-- What to work on --
Edit the material so that "domačina" becomes "prebivalca", keeping every other word the same. Give back only the text, with the pictures left out.

(Excerpts from a dataset)
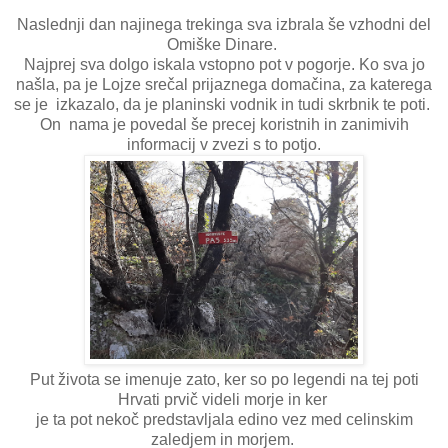
Naslednji dan najinega trekinga sva izbrala še vzhodni del
Omiške Dinare.
Najprej sva dolgo iskala vstopno pot v pogorje. Ko sva jo
našla, pa je Lojze srečal prijaznega domačina, za katerega
se je izkazalo, da je planinski vodnik in tudi skrbnik te poti.
On nama je povedal še precej koristnih in zanimivih
informacij v zvezi s to potjo.
Put života se imenuje zato, ker so po legendi na tej poti
Hrvati prvič videli morje in ker
je ta pot nekoč predstavljala edino vez med celinskim
zaledjem in morjem.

-- Answer area --
Naslednji dan najinega trekinga sva izbrala še vzhodni del
Omiške Dinare.
Najprej sva dolgo iskala vstopno pot v pogorje. Ko sva jo
našla, pa je Lojze srečal prijaznega prebivalca, za katerega
se je izkazalo, da je planinski vodnik in tudi skrbnik te poti.
On nama je povedal še precej koristnih in zanimivih
informacij v zvezi s to potjo.
Put života se imenuje zato, ker so po legendi na tej poti
Hrvati prvič videli morje in ker
je ta pot nekoč predstavljala edino vez med celinskim
zaledjem in morjem.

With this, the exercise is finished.